At a minimum, privacy policies and notices that reference Safe Harbor should be amended to acknowledge the current situation and the ongoing bi-lateral efforts to forge a new agreement, while pledging continued adherence to the Safe Harbor Privacy Principles in the processing of any personal data transferred under the framework. Failure to make such an amendment would be indefensible, violating the basic principles of notice and choice that constitute the foundation of the Safe Harbor framework. Such a stance could also undermine the integrity of US management in the eyes of European employees and colleagues. In addition, a commitment to either explore or pursue use of an alternative transfer mechanism should be included in any amended notice, if in fact a decision has been reached to do so.
Beyond that, a company should take into account its jurisdictional footprint in the EU and the depth of its commitment to obey the laws of nations in which it operates. The compliance challenge for a US company with employees only in the UK or Ireland is clearly far different from one with employees only in Germany or France. The former can afford to follow the Dept. of Commerce-UK ICO line and sit tight, although it may not want to if it recognizes the shallowness and expediency of such an understanding of European data protection law.
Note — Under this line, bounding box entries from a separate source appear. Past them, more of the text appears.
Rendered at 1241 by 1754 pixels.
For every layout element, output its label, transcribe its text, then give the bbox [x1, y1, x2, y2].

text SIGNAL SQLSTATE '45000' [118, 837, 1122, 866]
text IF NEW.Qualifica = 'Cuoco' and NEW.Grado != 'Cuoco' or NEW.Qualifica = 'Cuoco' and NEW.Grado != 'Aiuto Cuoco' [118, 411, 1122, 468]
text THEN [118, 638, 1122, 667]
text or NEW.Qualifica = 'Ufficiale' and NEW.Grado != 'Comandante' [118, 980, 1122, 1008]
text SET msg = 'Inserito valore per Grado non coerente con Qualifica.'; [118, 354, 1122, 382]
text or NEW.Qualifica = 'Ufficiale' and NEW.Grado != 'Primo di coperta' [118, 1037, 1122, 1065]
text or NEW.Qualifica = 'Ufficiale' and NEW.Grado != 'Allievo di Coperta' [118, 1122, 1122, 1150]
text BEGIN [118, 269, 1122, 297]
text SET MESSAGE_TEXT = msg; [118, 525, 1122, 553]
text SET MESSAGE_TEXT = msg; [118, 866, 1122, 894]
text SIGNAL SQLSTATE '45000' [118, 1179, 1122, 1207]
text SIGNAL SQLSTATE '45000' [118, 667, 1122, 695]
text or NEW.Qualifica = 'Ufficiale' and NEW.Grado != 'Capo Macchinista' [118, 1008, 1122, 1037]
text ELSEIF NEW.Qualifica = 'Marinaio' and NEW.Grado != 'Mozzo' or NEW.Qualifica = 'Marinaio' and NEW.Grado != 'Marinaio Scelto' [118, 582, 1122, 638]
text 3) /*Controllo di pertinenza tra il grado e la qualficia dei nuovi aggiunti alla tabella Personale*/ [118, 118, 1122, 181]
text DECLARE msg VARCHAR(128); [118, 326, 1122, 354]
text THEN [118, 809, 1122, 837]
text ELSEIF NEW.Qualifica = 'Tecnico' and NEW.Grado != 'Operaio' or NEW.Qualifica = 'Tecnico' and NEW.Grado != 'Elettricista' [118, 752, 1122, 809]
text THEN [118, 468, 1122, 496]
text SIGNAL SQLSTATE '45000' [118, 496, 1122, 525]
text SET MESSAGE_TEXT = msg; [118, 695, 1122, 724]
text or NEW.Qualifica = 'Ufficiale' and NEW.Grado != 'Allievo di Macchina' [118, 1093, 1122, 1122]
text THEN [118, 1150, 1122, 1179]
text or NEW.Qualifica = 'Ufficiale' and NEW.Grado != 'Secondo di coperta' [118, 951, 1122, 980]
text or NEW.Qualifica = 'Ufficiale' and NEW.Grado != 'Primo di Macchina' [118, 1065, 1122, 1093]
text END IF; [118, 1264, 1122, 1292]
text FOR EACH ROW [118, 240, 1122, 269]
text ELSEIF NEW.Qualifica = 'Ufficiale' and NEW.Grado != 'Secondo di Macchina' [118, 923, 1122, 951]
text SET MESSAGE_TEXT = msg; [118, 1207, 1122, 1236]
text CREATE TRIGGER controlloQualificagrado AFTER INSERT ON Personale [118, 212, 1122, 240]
Companies operating in any of the member states with a more active data protection authority need to be guided by the advice provided by each. If model contracts or BCRs are the only available data transfer options in a particular member state, these should be evaluated and pursued if appropriate. Nothing satisfies a European DPA more than genuine efforts being made to come into compliance, even if this takes time to achieve. Situations in which the advice of one DPA is incompatible with that of another will require flexibility and creative problem-solving.
Where model contracts or BCRs prove to be impractical or undesirable, there is simply no other alternative, if a company operating in the EU is avoid acting illegally, but to stop transferring personal data from the EU to the US in a bulk and recurring manner. This could be done by processing European personal data solely within Europe, or by transferring only aggregate, statistical or pseudonymous data to the US. Transfers of limited amounts of personal data in highly defined contexts – such as the identifying information needed for the registration and exercise of stock options – fortunately may continue on the basis of consent under existing regulatory guidance.
As disruptive and undesirable as such changes may be, European data protection law will require them if the new Privacy Shield agreement fails to come to fruition or to pass regulatory and legal scrutiny. Safe Harbor companies should begin planning for such an eventuality. No one hopes it will come to this, but it could happen.